Submitted to: Journal of Nutrition
Publication Type: Peer Reviewed Journal
Publication Acceptance Date: 5/11/2004
Publication Date: 8/1/2004
Citation: Reeves, P.G., Demars, L.C. 2004. Copper deficiency reduces iron absorption and biological half-life in male rats. Journal of Nutrition. 134:1953-1957. Interpretive Summary: It is important for us to know the concentration of a mineral nutrient in the diet so that we can keep track of how much we consume, and if it meets the recommended intake. However, we also need to know if a nutrient is available for absorption. Many factors affect absorption of minerals, and one of the most important ones is the interaction of one mineral with another that might reduce or enhance absorption and utilization. In this study, we determined whether low intakes of dietary copper influence the absorption and utilization of iron. The concentration of copper in the diet was less than 1 mg/kg diet in one group (deficient copper) and 5 mg/kg (adequate copper) in another; the amount of iron was 35 mg/kg (adequate) in both groups. The diets were fed to rats, and after 1 week and 4 weeks, radioactive iron was fed to the rats and the amount that was retained in the body was determined. This procedure allows us to estimate how much iron was absorbed. When dietary copper was low, rats absorbed only half as much iron as when copper was adequate. In addition, low dietary copper increased the speed at which iron left the body. Copper deficiency also reduced iron utilization in the rat, which resulted in anemia. This was expressed as low blood hemoglobin, low red cell count, and low hematocrit. This study shows the importance of having adequate intakes of all nutrients, because too little of one might reduce the utilization of another, even though it might normally be considered in adequate supply.
Technical Abstract: Dietary copper deficiency (CuD) in rats leads to iron (Fe) deficiency anemia. Is this because CuD reduces Fe absorption? Fe absorption in CuD rats was determined by feeding 59Fe and using whole-body counting (WBC) to assess the amount retained over time.
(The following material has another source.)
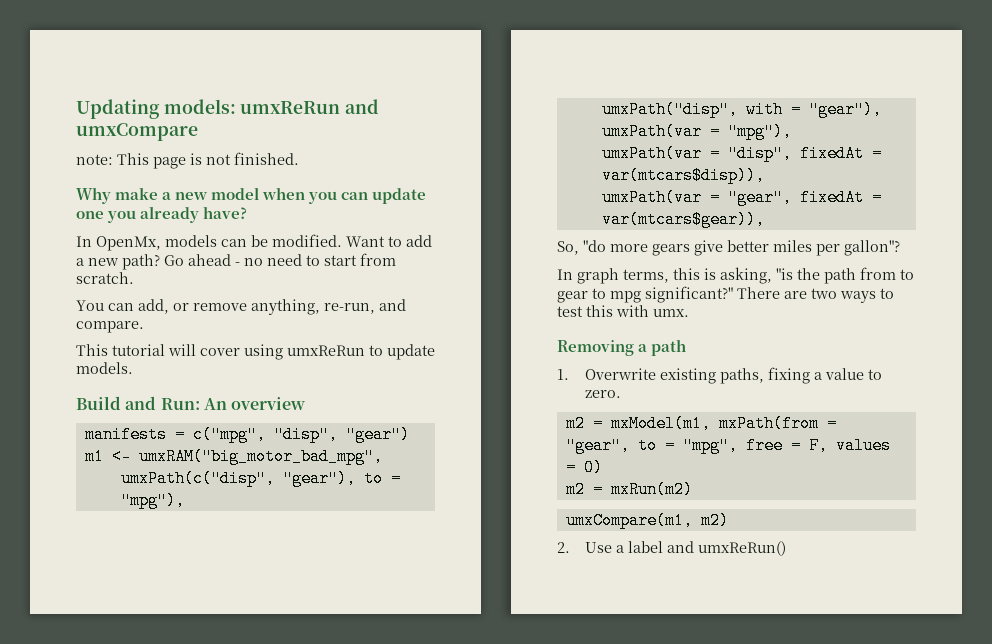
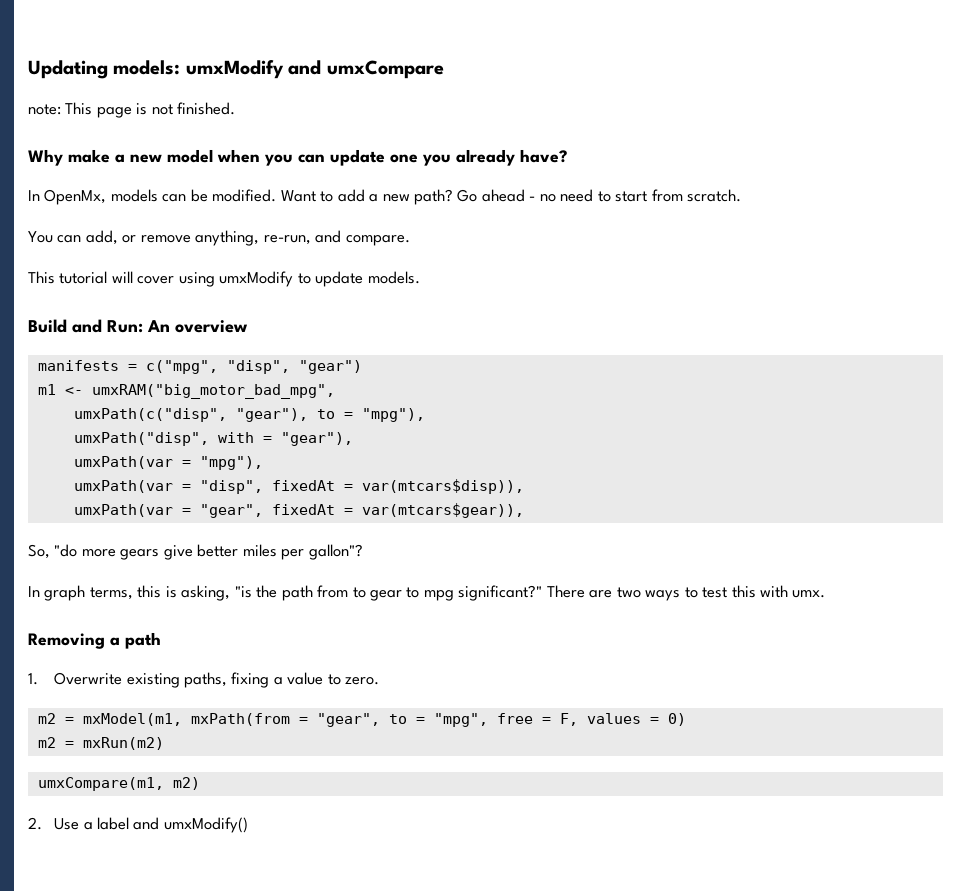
[240,101,341,114] umxReRun -> [185,60,284,79] umxModify
[287,345,365,356] umxReRun -> [219,271,294,287] umxModify
[698,541,787,556] umxReRun() -> [163,817,248,833] umxModify()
Two groups, each with 45 male weanling rats, were fed an AIN-93G diet devoid of Cu (<0.3 mg/kg; CuD) or one containing adequate Cu (5.0 mg/kg; CuA). At intervals over the next 42 d, 5 rats per group were killed and blood was drawn to determine homatocrit, hemoglobin, and other indicators of Fe status. At day-7 and day-25, 5 rats per group were fed 1.0 g of their respective diets that were labeled with 59Fe. Retained 59Fe was monitored for 10 days by WBC. Rats were killed and 59Fe was measured in various organs. Signs of Fe deficiency, i.e., low hemoglobin, hematocrit, and RBC count, were evident in CuD rats by day-14. At day-7, CuD rats absorbed 90% (p>0.05) as much Fe as CuD rats, but at day-25, CuD rats absorbed only 50% (p<0.001) as much as CuA rats. For the study beginning at day-7, the biological half-life (BHL) of 59Fe in CuD rats was less (p<0.02) than that in CuA rats [geometric means (-SEM, +SEM); 75(62, 91) days vs. 175 (156,195) days]. In the study beginning at day-25, the BHL was 33(23, 49) days for CuD and 157 (148, 166) days for CuA (p<0.02). Apparently, the site of this rapid loss of Fe in the CuD rats was through the gut. At days 16 and 34, CuD rats lost 2 to 3 times more (p<0.01) 59Fe in the feces in a 24-hr period than the CuA rats. Also, 59Fe in the duodenal mucosa of CuD rats was about 2 times higher (p<0.01) that in CuA rats. These findings suggest that Fe deficiency anemia in the CuD male rat model is at least partially caused by reductions in Fe absorption and retention.